=== Extract to read ===

Abstract
Learning is indeed an integral component of adapting successfully to an ever‐changing world, one full of intriguing possibilities and insidious barriers. Democratic societies establish educative systems where learning and development is promoted to advance a citizenry of skillful problem solvers, knowledgeable decision makers, incisive risk takers, and proactive participants in the democratic process. Learning and its unequivocal support are thus vital for an evolving democratic society where its citizens are mindful of and committed to the social good. The fields of adult education (AE) and human resource development (HRD) play particularly significant roles in providing quality learning and development opportunities for adults, yet both are underrated in terms of their contributions to society as a whole. In this paper, I explore AE and HRD as closely related, but underestimated parts of a greater educative system. Both fields' perceived marginal role as educative system participants may be a function of unnecessarily fractious debates among scholars and practitioners in their respective fields. Unfortunately, differences and not similarities are promoted too often at the expense of useful cooperation and one unified voice.
“…if life is learning; learning is life…”
Edward Lindeman (1926, p. 55)
A number of recent scholars have explored the relationship between adult education (AE) and human resource development (HRD), with most agreeing that there were more similarities than differences between the two fields (e.g., Hatcher & Bowles, 2006; Yang, 2004). Similarities include being multidisciplinary and applied, sharing similar theoretical and philosophical foundations, believing that learning is a vital component of almost everything we do, and desiring to provide quality adult learning experiences. Differences include the purpose and focus of learning and emphasis on individual or organizational outcomes and on individual development or organizational development. While there is evidence that the two fields are collaborating more closely to address economic initiatives designed to improve workforce productivity and “learning for work” (Jacobs, 2006, p. 23), little mutual interest seems to exist in facilitating social justice and active participation in democratic processes (Asen, 2004; Bierema, 2000). As an alternative to further detailing the differences between the fields, which, if continued, may lessen the credibility of both as voices representing adult learning needs to the lay public and policy makers (Ellinger, 2006), like Johansen and McLean (2006), I concentrate on the similarities.
In this paper learning and risk‐taking are employed to explore the commonalities between the fields and their links to democratic discourse. Risk‐taking within the context of learning is defined as a way of framing the world, where it is “imaginative, inventive, uncertain, and goes beyond the ordinary and predictable in ways that can titillate, excite, and very often frighten…. oriented toward some uncertain and wished‐for future” (Lightfoot, 1997, p. 1). Much of the literature perceives risk‐taking in a more negative light (e.g., Zuckerman, 1994) because of its link to potential peril and danger (Weller, Levin, Shiv, & Bechara, 2007). Nevertheless, following previous research that suggests that taking risks is a vital part of learning (e.g., Asen, 2004; Biesta, 2007; Dewey, 1916; Reio & Lasky, 2007; Tulloch & Lupton, 2003), this paper focuses instead on its possible positive influences on learning and development in individual, organizational, and societal contexts.

=== Recorded information ===

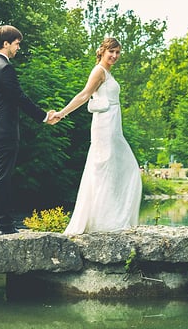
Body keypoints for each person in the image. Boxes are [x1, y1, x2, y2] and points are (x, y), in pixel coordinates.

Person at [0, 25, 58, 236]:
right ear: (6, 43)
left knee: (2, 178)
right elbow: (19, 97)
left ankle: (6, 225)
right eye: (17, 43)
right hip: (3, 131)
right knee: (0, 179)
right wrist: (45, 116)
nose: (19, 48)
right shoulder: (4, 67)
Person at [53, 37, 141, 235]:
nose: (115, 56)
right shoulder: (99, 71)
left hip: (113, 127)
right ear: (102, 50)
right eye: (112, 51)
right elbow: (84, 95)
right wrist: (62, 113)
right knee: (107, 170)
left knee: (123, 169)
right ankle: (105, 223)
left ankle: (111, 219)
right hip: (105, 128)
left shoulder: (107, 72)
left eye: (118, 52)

===
=== Recorded information ===

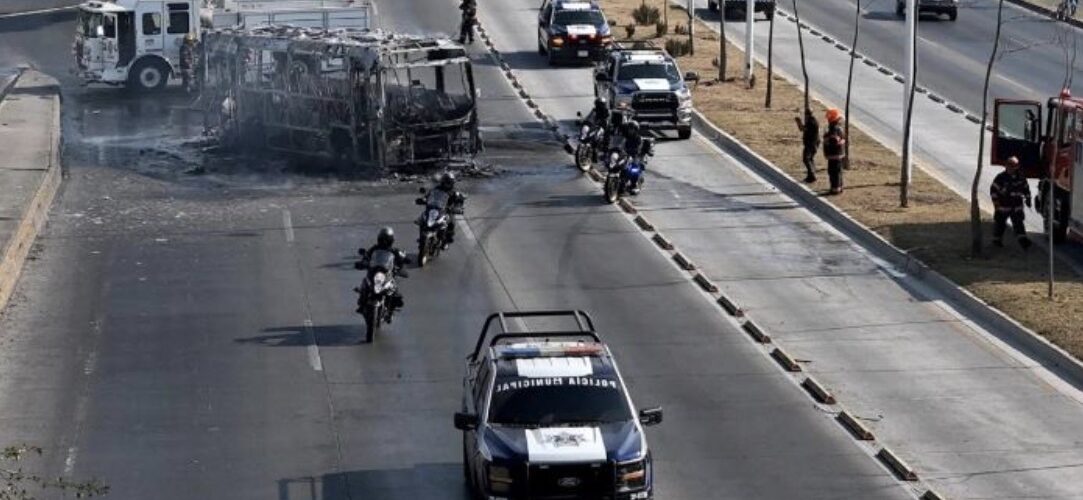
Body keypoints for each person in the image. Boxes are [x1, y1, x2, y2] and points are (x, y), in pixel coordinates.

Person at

===

Work task 1 | What differences between the two fields does the passage on adult education and human resource development list?
Work task 2 | Pick up the passage on adult education and human resource development after its final sentence and continue writing it.
The rows come from a separate source that has no connection to the passage on adult education and human resource development.

Task output 1 | The differences are the purpose and focus of learning, and the emphasis on individual or organizational outcomes and on individual development or organizational development.

Task output 2 |
Similarities between AE and HRD
Adults engage in learning wherever they work, play, recreate, and live. The field of AE has emerged to meet adults' diverse learning needs throughout the world (Knowles, 1990; Yang, 2004). Much of AE in western cultures is concerned with how adults learn and develop throughout the lifespan, within the context of a strong democratic tradition and social justice (Yang, 2004). However, AE's social emphasis has waned in recent years (Hill, 2006), as international and national policies and programs are increasingly aligned with learning for work initiatives (Jacobs, 2006). To address this alignment, the field of HRD has emerged over the past 30 years to meet organizational needs for skilled workforces through training, career, and organizational development activities and programs (McLagan, 1989). Like AE, HRD focuses on promoting learning, but learning that is related to attaining organizational and not necessarily individual performance goals. Lee (2007) argues, however, that HRD should be viewed holistically because it plays out on both a global and local scale, as traditionally does AE. Thus, mounting evidence suggests that both AE and HRD are becoming increasingly interrelated fields, not less so.
Multidisciplinary and Applied
Both fields are clearly multidisciplinary and applied, drawing from multiple disciplines to guide research and practice (Ellinger, 2006; Hatcher & Bowles, 2006; Jacobs, 2006; Smith, 2006; Yang, 2004). Swanson (2001) hypothesizes that psychology, economics, and systems theory are the three foundational disciplines in the field of HRD, although it is not clear how systems theory is a separate discipline. Chalofsky (2007) argues that HRD draws upon as many as eight disciplines: sociology, anthropology, psychology, management, education, economics, physical sciences, and philosophy. I would add a ninth, political science, because little of what we do can be separated from the political context within an organization and also society. Willis (1996) and Yang (2004) further propose that adult education is another discipline that HRD draws upon for guiding its research and practice. Clearly, the indication is strong that both fields are multidisciplinary, applied, and closely linked because both build upon many of the same disciplines (Yang, 2004) and use many of the same conceptualizations, but to varying degrees.
Similar Philosophical Roots
AE and HRD also share similar philosophical foundations (Johansen & McLean, 2006; Yang, 2004). Yang proposes that AE and HRD are founded upon six philosophical foundations: liberalism, progressivism, humanism, radicalism, behaviorism, and human capitalism. Five of the six originate from educational perspectives (Zinn, 1991), with only human capitalism being the exception. All six are reflected in each field, but to differing extents. Yang suggests humanism and radicalism tend to prevail in AE, while behaviorism and human capitalism are more strongly linked to HRD. Both fields seem to embrace liberalism and progressivism equally, although it is not clear how and why. Yang does stress, however, that in AE the purpose of learning is developing human potential, whereas the purpose of learning in HRD is geared toward performing occupational roles and tasks. Yang also notes both an individual and social focus of learning, with humanism, liberalism, and behaviorism more focused on individual learning, and radicalism and human capitalism more attuned to the social implications of learning. Human capitalism emphasizes learning as a means to improving individual and organizational performance and outcomes, whereas radicalism emphasizes learning as a means of challenging the status quo, where for example, in capitalist societies the few are privileged at the expense of the many.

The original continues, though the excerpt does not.